▶ [Instruction A]
Translate this sentence from the puppy prelim thread into Spanish: "I know you guys can certify up there sooner than we can down here."

▶ [Supplied passage]
# Puppy Prelim Brag!!



## Chris Wild (Dec 14, 2001)

Just got the call on Fyurie's prelims. She's the first of our F litter kids to get done since they're not quite 9 months old. Prelims done by a very good and experienced radiologist, Dr. Mostosky, so we know we can rely on his interpretation of the x-rays to be accurate.

Hips "good to excellent" and elbows are good too. Whoohoo! I love those phone calls!


----------



## angelaw (Dec 14, 2001)

Great news indeed!!!! Congrats!


----------



## Kayos and Havoc (Oct 17, 2002)

Yeah!!!!! Congrats!


----------



## gsdlove212 (Feb 3, 2006)

WOOT!


----------



## DinoBlue (Apr 11, 2007)

Excellent news!!


----------



## Lynn_P (Mar 17, 2004)

Fantastic News!!!


----------



## Deejays_Owner (Oct 5, 2005)

That's Excellent news!!!


----------



## Castlemaid (Jun 29, 2006)

YESSS!!! Congratulations! Most "excellent" News!


----------



## Chris Wild (Dec 14, 2001)

Thanks, everyone. We're pretty happy, especially since this is the first set of prelims in the 2nd generation of our breeding.









So Brian and Lucia, are the Canadian F kids going to be doing prelims or just wait for OVC? I know you guys can certify up there sooner than we can down here.


----------



## G-burg (Nov 10, 2002)

Big, BIG congrats Chris!!!


----------



## kleinenHain (Sep 20, 2007)

That is excellent news, congrats


----------



## Deejays_Owner (Oct 5, 2005)

Chris

We have not planning on doing prelims, and thinking about doing the x-rays at the same time as having her Spayed.

Yes, I think the OVC will grade hips at 18 months, that would be 3 months after her 2nd Heat (if she goes 6 months between).
Not sure if *WE *will make it for the 24 months (with 3 Heats).









So far so good (day 3), I have to get pictures of her with her big girl pants on.
The perch training has made getting them on very easy, just ask her to perch.


----------

▶ [Instruction B]
Repeat the entries below without any changes, from their first line through the line containing "scientific name: Campylopterus hemileucurus", including both of those lines.

▶ [Records supplied]
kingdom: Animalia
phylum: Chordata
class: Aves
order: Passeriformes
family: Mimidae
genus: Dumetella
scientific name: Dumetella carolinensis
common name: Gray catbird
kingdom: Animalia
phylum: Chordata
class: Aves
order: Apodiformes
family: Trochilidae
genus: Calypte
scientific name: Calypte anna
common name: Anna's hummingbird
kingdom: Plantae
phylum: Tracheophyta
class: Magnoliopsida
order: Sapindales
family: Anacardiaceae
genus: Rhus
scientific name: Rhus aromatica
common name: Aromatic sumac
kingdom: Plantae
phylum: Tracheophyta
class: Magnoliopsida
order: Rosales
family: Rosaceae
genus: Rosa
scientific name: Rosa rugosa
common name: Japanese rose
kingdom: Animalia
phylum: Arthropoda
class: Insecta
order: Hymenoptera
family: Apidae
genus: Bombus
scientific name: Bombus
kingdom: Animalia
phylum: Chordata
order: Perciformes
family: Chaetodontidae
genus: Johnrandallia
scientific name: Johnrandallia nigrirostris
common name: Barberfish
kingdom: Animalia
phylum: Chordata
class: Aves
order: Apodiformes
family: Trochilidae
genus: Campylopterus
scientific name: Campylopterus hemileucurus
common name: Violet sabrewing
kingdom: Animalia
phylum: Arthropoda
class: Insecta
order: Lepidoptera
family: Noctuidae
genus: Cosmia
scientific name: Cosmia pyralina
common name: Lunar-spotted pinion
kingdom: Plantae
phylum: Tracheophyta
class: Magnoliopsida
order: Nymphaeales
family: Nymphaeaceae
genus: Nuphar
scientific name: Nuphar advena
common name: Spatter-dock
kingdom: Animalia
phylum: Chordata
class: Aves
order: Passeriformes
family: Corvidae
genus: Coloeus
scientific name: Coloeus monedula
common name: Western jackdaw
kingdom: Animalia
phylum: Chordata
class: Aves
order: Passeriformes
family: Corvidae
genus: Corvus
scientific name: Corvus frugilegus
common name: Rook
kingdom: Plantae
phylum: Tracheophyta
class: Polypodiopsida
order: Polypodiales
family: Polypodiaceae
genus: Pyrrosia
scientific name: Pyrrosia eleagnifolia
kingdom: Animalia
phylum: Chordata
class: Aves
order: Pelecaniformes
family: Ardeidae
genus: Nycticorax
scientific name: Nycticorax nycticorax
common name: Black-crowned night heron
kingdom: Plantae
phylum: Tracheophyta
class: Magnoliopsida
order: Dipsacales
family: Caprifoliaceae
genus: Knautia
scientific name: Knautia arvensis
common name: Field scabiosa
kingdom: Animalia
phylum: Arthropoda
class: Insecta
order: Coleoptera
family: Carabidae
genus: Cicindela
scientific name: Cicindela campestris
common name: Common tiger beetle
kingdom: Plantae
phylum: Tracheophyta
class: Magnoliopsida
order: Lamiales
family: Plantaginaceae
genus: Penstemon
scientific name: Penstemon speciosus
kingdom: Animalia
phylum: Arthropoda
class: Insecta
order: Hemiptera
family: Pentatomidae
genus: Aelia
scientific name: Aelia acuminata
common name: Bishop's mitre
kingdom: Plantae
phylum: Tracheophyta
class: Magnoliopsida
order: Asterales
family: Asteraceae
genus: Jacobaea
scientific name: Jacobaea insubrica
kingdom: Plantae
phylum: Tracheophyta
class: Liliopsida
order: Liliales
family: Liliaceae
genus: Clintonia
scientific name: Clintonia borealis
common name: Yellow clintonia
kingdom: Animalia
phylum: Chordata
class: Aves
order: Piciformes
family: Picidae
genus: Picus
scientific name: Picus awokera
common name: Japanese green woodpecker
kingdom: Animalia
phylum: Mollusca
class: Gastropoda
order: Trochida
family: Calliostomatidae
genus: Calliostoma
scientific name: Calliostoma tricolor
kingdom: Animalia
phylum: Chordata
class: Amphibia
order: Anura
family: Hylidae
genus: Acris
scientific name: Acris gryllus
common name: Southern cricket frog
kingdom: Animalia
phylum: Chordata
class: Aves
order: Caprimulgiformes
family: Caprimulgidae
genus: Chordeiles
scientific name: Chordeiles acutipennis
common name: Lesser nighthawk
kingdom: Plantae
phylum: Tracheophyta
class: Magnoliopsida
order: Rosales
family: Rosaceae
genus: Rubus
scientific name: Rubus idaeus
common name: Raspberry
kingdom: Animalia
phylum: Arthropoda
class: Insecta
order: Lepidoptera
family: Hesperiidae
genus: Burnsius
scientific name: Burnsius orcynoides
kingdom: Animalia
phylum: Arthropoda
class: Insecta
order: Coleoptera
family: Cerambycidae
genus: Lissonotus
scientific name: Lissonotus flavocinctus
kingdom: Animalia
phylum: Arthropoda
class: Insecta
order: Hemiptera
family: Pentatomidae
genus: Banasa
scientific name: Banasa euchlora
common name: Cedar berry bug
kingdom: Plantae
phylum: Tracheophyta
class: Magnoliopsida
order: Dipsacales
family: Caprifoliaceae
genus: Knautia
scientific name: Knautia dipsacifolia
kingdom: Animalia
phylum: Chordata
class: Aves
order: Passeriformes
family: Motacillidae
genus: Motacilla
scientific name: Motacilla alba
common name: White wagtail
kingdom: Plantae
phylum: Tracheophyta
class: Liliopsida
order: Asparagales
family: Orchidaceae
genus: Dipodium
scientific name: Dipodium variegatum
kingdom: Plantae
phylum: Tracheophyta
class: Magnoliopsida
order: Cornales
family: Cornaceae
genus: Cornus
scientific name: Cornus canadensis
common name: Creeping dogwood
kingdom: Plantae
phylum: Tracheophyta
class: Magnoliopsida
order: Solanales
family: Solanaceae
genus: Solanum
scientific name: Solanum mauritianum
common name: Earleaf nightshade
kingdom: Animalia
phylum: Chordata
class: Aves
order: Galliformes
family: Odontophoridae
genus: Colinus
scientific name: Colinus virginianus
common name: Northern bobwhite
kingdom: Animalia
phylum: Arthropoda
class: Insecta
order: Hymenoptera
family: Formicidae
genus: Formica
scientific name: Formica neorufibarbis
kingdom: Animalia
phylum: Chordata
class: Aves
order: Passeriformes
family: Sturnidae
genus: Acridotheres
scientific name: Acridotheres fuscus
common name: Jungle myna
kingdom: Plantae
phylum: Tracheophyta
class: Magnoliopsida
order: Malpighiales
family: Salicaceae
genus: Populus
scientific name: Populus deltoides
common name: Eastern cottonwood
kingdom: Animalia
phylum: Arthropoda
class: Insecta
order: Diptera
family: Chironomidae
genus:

▶ [Problem solution A]
Sé que ustedes pueden certificar allá arriba antes que nosotros aquí abajo.

▶ [Problem solution B]
kingdom: Animalia
phylum: Chordata
class: Aves
order: Passeriformes
family: Mimidae
genus: Dumetella
scientific name: Dumetella carolinensis
common name: Gray catbird
kingdom: Animalia
phylum: Chordata
class: Aves
order: Apodiformes
family: Trochilidae
genus: Calypte
scientific name: Calypte anna
common name: Anna's hummingbird
kingdom: Plantae
phylum: Tracheophyta
class: Magnoliopsida
order: Sapindales
family: Anacardiaceae
genus: Rhus
scientific name: Rhus aromatica
common name: Aromatic sumac
kingdom: Plantae
phylum: Tracheophyta
class: Magnoliopsida
order: Rosales
family: Rosaceae
genus: Rosa
scientific name: Rosa rugosa
common name: Japanese rose
kingdom: Animalia
phylum: Arthropoda
class: Insecta
order: Hymenoptera
family: Apidae
genus: Bombus
scientific name: Bombus
kingdom: Animalia
phylum: Chordata
order: Perciformes
family: Chaetodontidae
genus: Johnrandallia
scientific name: Johnrandallia nigrirostris
common name: Barberfish
kingdom: Animalia
phylum: Chordata
class: Aves
order: Apodiformes
family: Trochilidae
genus: Campylopterus
scientific name: Campylopterus hemileucurus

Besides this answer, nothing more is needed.